History and Culture on a Hong Kong Stop-Over

On a two-day stop-over on her way home from New Zealand, Laura Bleakley explores the history and culture of the of one of the Far East’s most alluring and exciting destinations

Arriving in Hong Kong and being told my suitcase had not come with me was certainly not what I wanted to hear after flying all day and night from Auckland, New Zealand.

However, I was informed that my suitcase would be brought directly to my hotel room by lunch- time the next day and I actually began to see the positive side of receiving a personal delivery service and not having to carry my own case!

Luckily, we were staying on Lantau Island which is also the part of Hong Kong we had flown in to. The bus journey to the hotel took us through winding roads to our lovely Silvermine Beach Hotel. Due to renovations going on, we were upgraded, and the hotel’s rooms and facilities plus close location to the ferry port mean I would recommend this as an ideal place to stay for anyone travelling to Hong Kong who appreciates being away from the hustle and bustle of the big city.

Hong Kong is made up of four main areas; Kowloon, the New Territories, Hong Kong Island and Lantau Island. Staying on Lantau meant we had to take a ferry to reach the main cosmopolitan centre on Hong Kong Island. The journey took approximately 45 minutes on the ferry and on approaching Hong Kong Island, the main thing that struck us was the famous and expansive skyline. Huge skyscrapers and numerous buildings meant it was not difficult to see how Hong Kong is one of the most densely populated areas in the world.

One of the first stops on our day of sightseeing brought us to The Expo Promenade (also known as Golden Bauhinia Square) outside the Hong Kong Convention and Exhibition Centre on the Wan Chai waterfront. Here we were educated on the most significant occasion in Hong Kong’s history with this area marking the return of the former British colony to the People’s Republic of China (PRC), and the establishment of the Special Administrative Region of Hong Kong (HKSAR). The people of the PRC offered the Golden Bauhinia sculpture as a gift to mark the widespread joy of the Chinese at the return of the territory to the Motherland after more than 150 years. The Reunification Monument bearing inscriptions of President Jiang Zemin’s calligraphy stands close by. An official daily flag raising ceremony takes place daily, except the first of each month, from 7:50 – 8:03 am.
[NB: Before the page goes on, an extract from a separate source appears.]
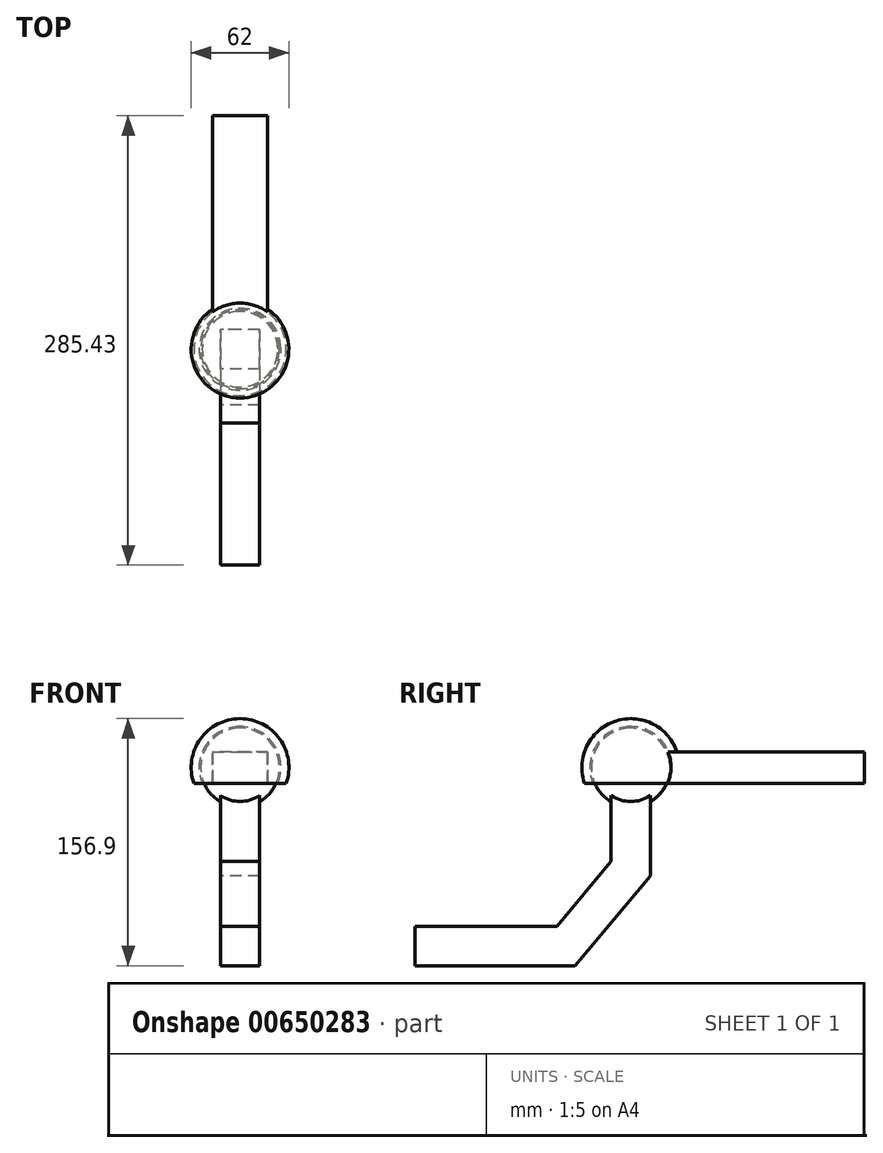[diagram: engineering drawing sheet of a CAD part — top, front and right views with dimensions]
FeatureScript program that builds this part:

Hong Kong is a mecca of designer shops and large upmarket shopping centres with few stores matching our limited backpacker budget. Venturing into the back streets allowed us to experience a very different scene with cheap markets and food stalls and an intriguing aroma of smells. There was truly a feel of east meeting west when darkness fell and we visited Hong Kong’s “SoHo”, the area “South of Hollywood Road”. In this area, there was a vast selection of eateries to choose from with diverse cuisine from all corners of the world! There was definitely something to appeal to all taste buds.

We rushed from our meal to witness the Symphony of Lights, the world’s largest permanent light and sound show which takes place at 8 pm every evening. This nightly spectacle combines interactive lights of 44 key buildings on both Hong Kong Island and Kowloon with musical effects to showcase the vibrancy and glamorous night vista of Victoria Harbour. The show comprises five major themes in a fifteen minute show and aims to take spectators on a unique journey celebrating the energy, spirit and diversity of Hong Kong. It really allows for an appreciation of the impressive skyline, particularly if you take an underground train and watch from across the water in Kowloon.

The trendy location of Lan Kwai Fong with its neon lit streets and real buzz of clubs, bars and restaurants is a must see and was the perfect way to end the night.

Kowloon’s Harbourside is home to the Avenue of Stars. It is Hong Kong’s monument to its stars of the golden screen and includes a statue of Bruce Lee as well as hand prints from Jackie Chan and other famous Asian stars. It is also here that you can see the impressive Olympic rings lit up.

Due to our base in Lantau Island, we chose to spend one day at Hong Kong Disneyland as it was located on the same island. The entry fee for an adult is HK $350 and although the resort is similar to Disneyland Paris, it was easy to get to and is definitely worth a visit.

Our weather throughout the trip saw sunny skies and pleasantly warm temperatures. After research I have discovered that travelling between September and December is the best time to enjoy the city due to low humidity and greater predictability over the weather. At other times of the year, the city hosts some of the world’s most extreme weather and can really change in a short space of time.

Hong Kong was merely a stopover for us on our return home from New Zealand and we only spent two days here; one sightseeing and the other at Disneyland. There was an abundance of things we did not get the chance to see or do and you could easily spend longer exploring what Hong Kong has to offer from its history and culture to its wide range of food and shops.